There have been many transitional species noted in the fossil record. Archaeopteryx is probably the most famous one. The evolution of the modern horse from a small mammal has been demonstrated. We have pretty good fossil records of whale evolution, also.
Lou says
eric schansberg said:
Creationism– so to speak– within the study of “Intelligent Design†is a scientific pursuit (one that may or may not bear fruit).
Lou answers:
Science is destroyed by ID because divine intervention is assumed.But anyone is free to believe that as a matter of faith,because we have constitutional separation of church and state..

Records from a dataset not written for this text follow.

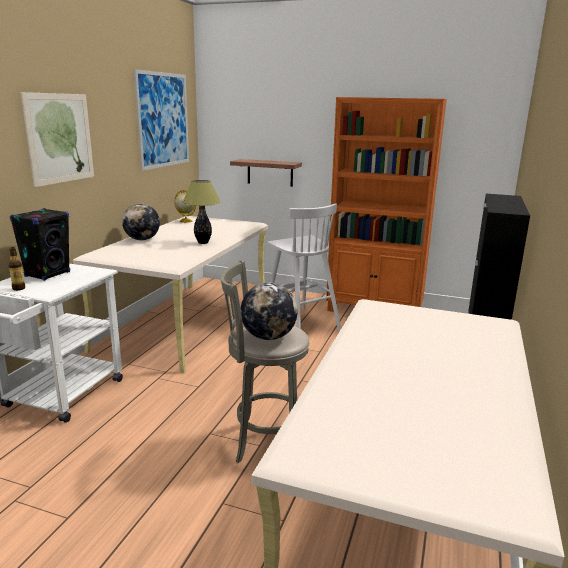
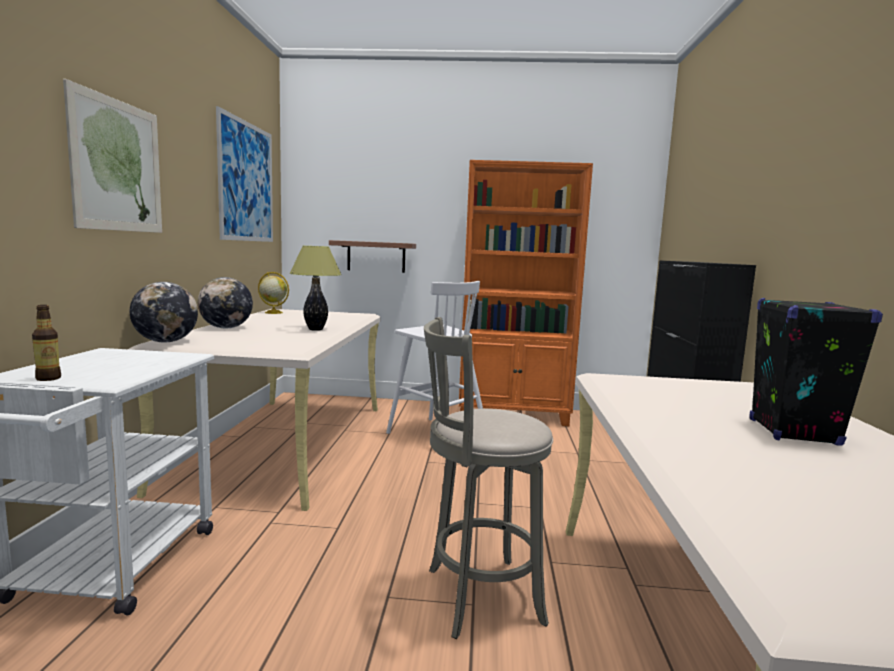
camera: 15 degrees left, 10 degrees down
black speaker [10,208,70,281] -> black speaker moved to [749,298,883,446]
globe [241,282,298,340] -> globe moved to [130,282,198,342]

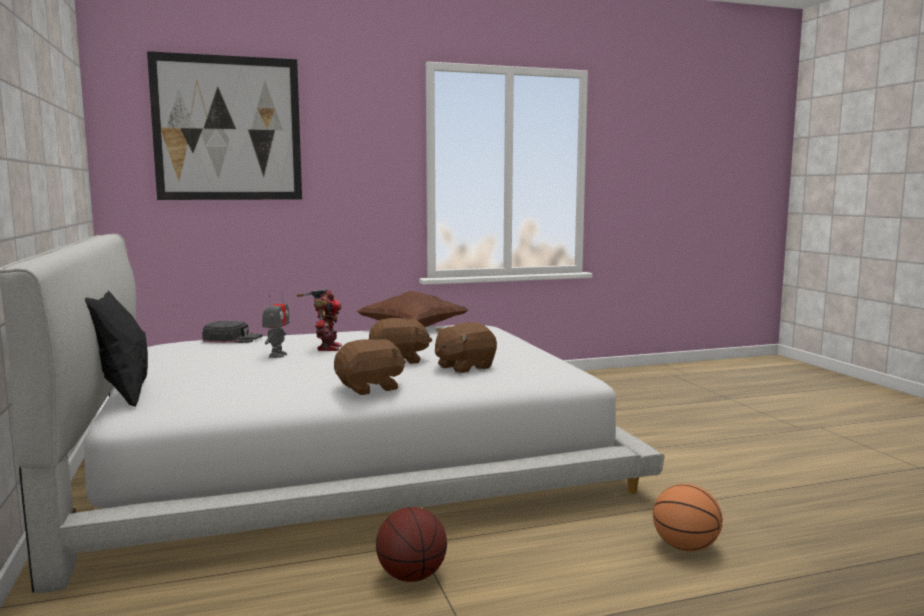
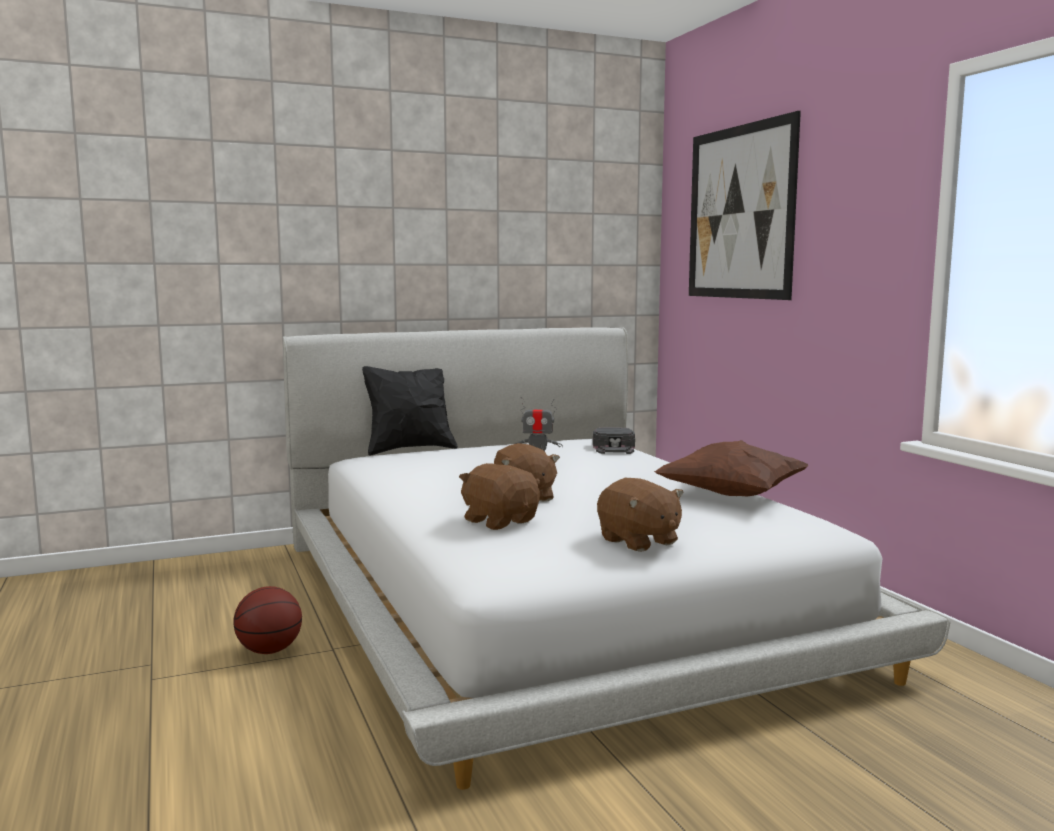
camera: 85 degrees right, 0 degrees up
toy robot [297,288,342,351] -> none
brown plush toy [334,339,406,395] -> brown plush toy moved to [597,478,684,552]
basketball [653,484,723,551] -> none

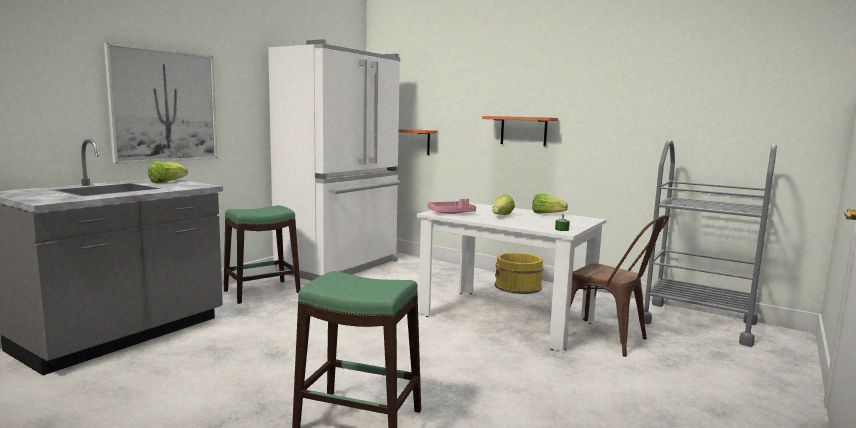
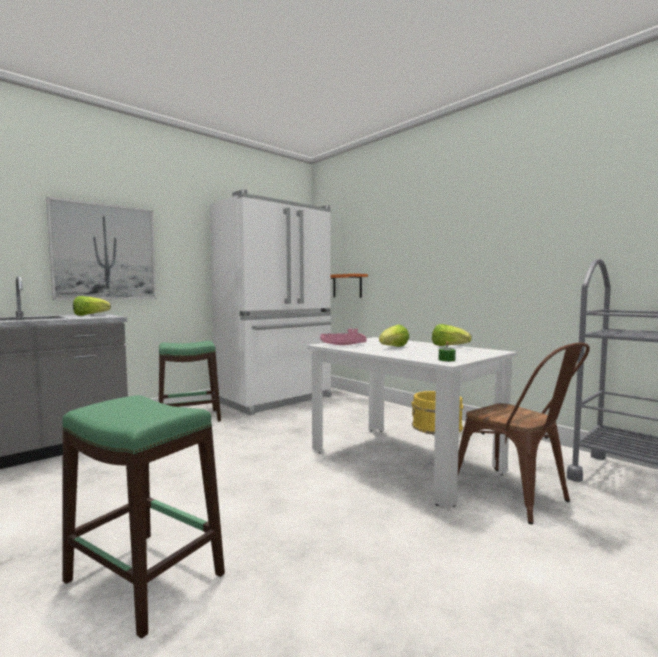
camera: 15 degrees right, 5 degrees down
orange shelf [482,116,558,146] -> none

Apples will never be oranges, and both have their place,but comparing religion to science seems always a religious exercise,not a scientific one,and is an effort to make religion what it can never be.
varangianguard says
Pila, you are projecting your own hopes and dreams upon people and bureaucracies that you claim to know nothing about. In this kind of forum, I cannot debate against convictions grounded in a vacuum.
eric schansberg says
Lou, it’s a common misconception to believe that ID requires “divine intervention”– a myth spread out of ignorance &/or spite.
I would recommend that you read an ID’er to get a clearer idea of what ID’ers are trying to do. In particular, I would recommend Dembski’s The Design Revolution.
Lou says
Eric Schansberg:
Here is the link to the Dover PA school board / ID trial.The verdict was that ID is not science,and ID must not be taught along side science as science.The testimony of expert winesses pointed out that ID was nothing more than blatantly re-labeled Creationism. This was a foiled attempt to get a religious foot into the public school science curricula..So the case is closed.
http://www.cnn.com/2005/LAW/12/20/intelligent.design/index.htm
eric schansberg says
Ahhhh…a verdict from a judge must be Truth! ;-)
I can understand why you might be fooled by that– or by popular opinion. But seriously, read something positive about ID for yourself.
I know that saying ID is equivalent to (young-earth) creationism is popular, but it’s simply rank ignorance.